Brice Laccruche Alihanga - Les hyènes se synchronisent contre lui...

Les hyènes se synchronisent contre lui, même au-delà des frontières.

L’écrivain Ivoirien Ahmadou Kourouma avait l’habitude de dire « Quand on a dit que l’anus de la hyène sent mauvais, on a tout dit, rien ne sert d’en rajouter »…Et pourtant, il semble y avoir des contextes où la hyène étant d’exception, en rajouter est obligatoire. J’en veux pour preuve la recrudescence des attaques contre notre Directeur de Cabinet, Brice Laccruche Alihanga, constatables ces derniers jours, avec la réapparition d’une blogueuse fantôme aux multiples pseudos, mais à l’unique casquette, celle de mercenaire journalistique en proie au ressentiment.  Si le contenu de son soi-disant article nous ressert le réchauffé diffamatoire auquel elle nous avait habitué l’année dernière, preuve d’un vide total d’inspiration, sa réapparition soudaine dans le contexte de ces derniers jours, signe et trahit le début d’une nouvelle campagne organisée contre notre Directeur de Cabinet. En effet, c’est il y a quelques jours  que nous avons pu voir apparaitre les menaces de mort sur les murs de la capitale.
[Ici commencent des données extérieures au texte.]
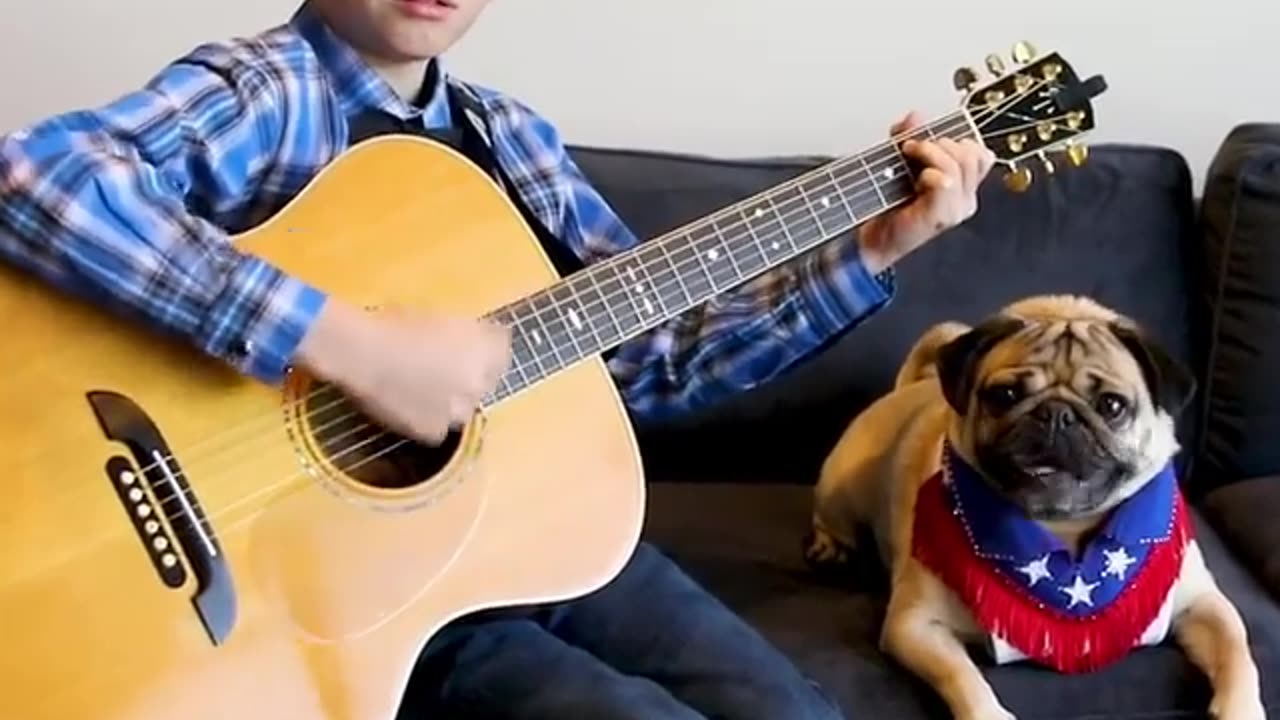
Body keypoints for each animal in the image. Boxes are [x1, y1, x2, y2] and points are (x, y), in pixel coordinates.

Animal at [803, 293, 1264, 717]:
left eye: (1112, 406)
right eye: (1004, 395)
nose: (1056, 414)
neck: (1065, 533)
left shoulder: (1202, 605)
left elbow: (1238, 650)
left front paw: (1241, 709)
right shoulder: (914, 624)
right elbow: (961, 673)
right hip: (840, 488)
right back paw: (830, 547)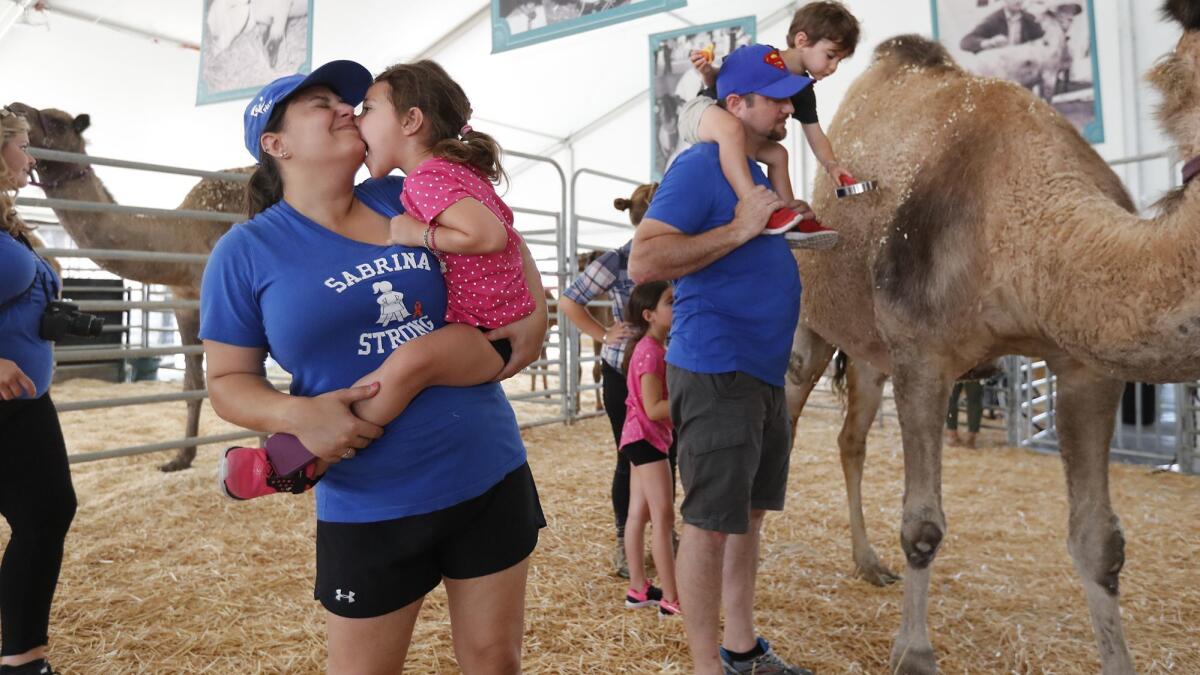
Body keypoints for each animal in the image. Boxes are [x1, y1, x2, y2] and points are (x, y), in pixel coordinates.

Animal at [9, 102, 250, 470]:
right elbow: (193, 382)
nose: (13, 107)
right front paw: (180, 458)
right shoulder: (184, 301)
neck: (185, 234)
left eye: (56, 121)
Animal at [782, 2, 1200, 667]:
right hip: (810, 327)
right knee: (787, 416)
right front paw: (914, 654)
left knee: (851, 438)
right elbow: (922, 525)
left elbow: (1099, 541)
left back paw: (867, 562)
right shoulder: (923, 357)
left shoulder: (1086, 366)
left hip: (869, 353)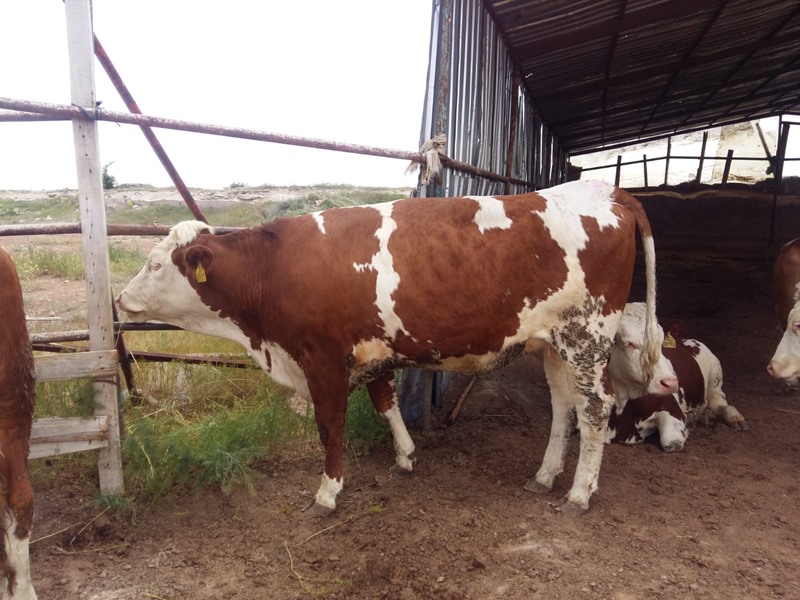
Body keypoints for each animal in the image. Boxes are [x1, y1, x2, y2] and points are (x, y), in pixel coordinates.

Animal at [117, 178, 668, 516]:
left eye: (155, 264)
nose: (120, 298)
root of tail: (607, 190)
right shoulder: (372, 348)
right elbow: (385, 402)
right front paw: (405, 455)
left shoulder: (322, 357)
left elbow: (331, 425)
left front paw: (327, 493)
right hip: (554, 343)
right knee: (562, 407)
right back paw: (546, 475)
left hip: (587, 336)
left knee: (595, 410)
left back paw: (578, 493)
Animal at [608, 302, 748, 452]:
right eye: (629, 344)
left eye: (661, 342)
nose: (670, 382)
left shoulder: (672, 408)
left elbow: (672, 442)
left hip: (715, 375)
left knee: (719, 403)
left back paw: (733, 417)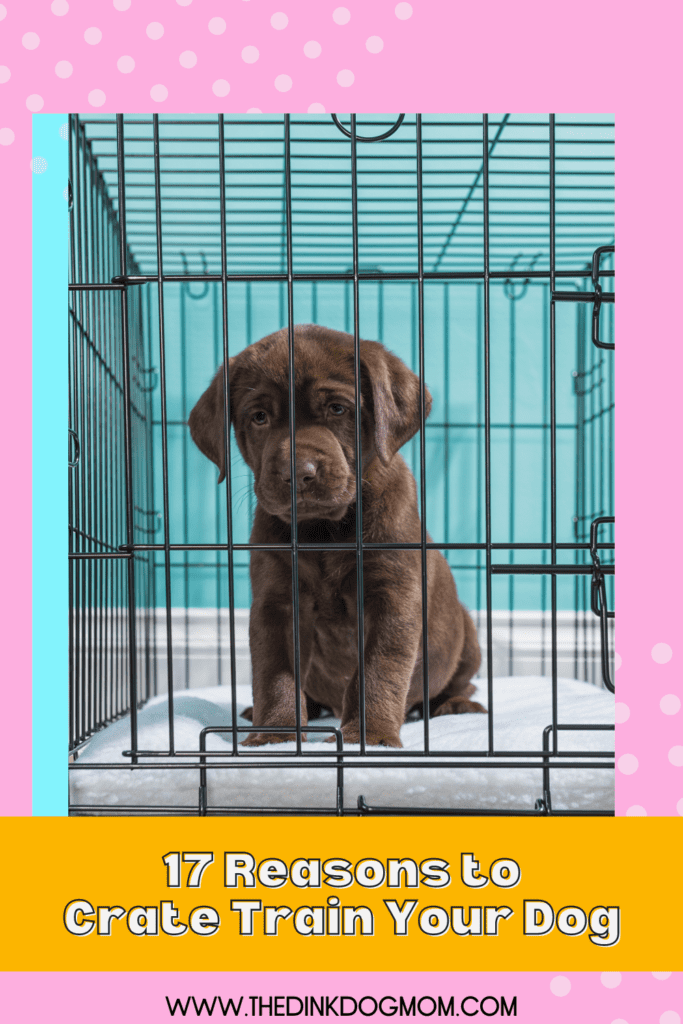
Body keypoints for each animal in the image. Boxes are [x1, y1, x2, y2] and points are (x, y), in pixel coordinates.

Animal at [189, 323, 483, 749]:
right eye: (259, 417)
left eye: (338, 409)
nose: (299, 472)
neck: (325, 530)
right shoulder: (277, 600)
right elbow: (275, 673)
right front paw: (275, 734)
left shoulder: (391, 597)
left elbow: (377, 671)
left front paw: (370, 735)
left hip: (467, 636)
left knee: (458, 682)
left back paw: (454, 705)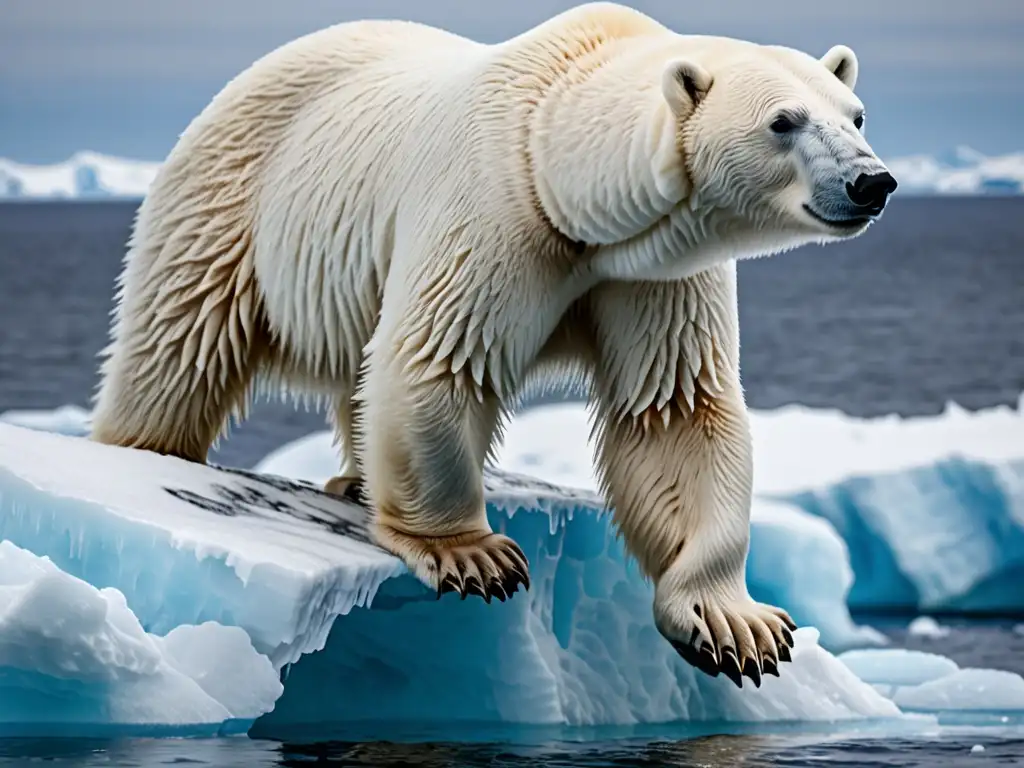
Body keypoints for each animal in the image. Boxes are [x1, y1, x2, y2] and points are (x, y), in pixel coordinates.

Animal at [90, 3, 897, 688]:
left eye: (855, 113)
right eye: (783, 121)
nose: (874, 180)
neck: (561, 171)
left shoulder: (655, 272)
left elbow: (675, 409)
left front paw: (735, 624)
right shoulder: (494, 212)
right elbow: (437, 360)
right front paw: (471, 554)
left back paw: (354, 483)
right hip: (232, 198)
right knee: (178, 341)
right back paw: (148, 449)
C’est aussi il y a quelques jours, que sur certains réseaux sociaux tels que facebook, nous pouvions aussi lire des appels à l’action chez certains activistes, du style de « soyez prêt au signal ». Pas besoin d’en appeler à l’inspecteur Colombo, pour comprendre que tout cela n’est que le fruit d’une organisation et d’une synchronisation venant et voulue, par certains exclus du gouvernement, certainement expatriés, et s’étant tout à coup découvert des sympathies pour l’opposition. A ce sujet, n’est-il pas plus que cocasse, de voir que certains personnages remerciés dernièrement, et ayant fait partis des anciens gouvernements, se trouvent tout à coup inspirés par des élans humanistes, égalitaires et populaires ? Que faisaient-ils alors lorsqu’ils étaient en poste ? Ont-ils tout à coup vu la lumière simplement en passant la frontière ? Mais soyons sérieux, car le contexte le demande. Le ou les commanditaires de cette nouvelle confusion basée sur le pourrissement, sont bien sûr exactement les mêmes que ce qui ont planté ce contexte, par leur constante propagande sur la santé du président.  Quoi de plus pratique pour eux, que de tenter de l’enterrer avant l’heure, tout en essayant de saboter le travail d’un de ses hommes de confiance, Brice Laccruche Alihanga. Au pays du Kongossa, certains y ajoutent le vice.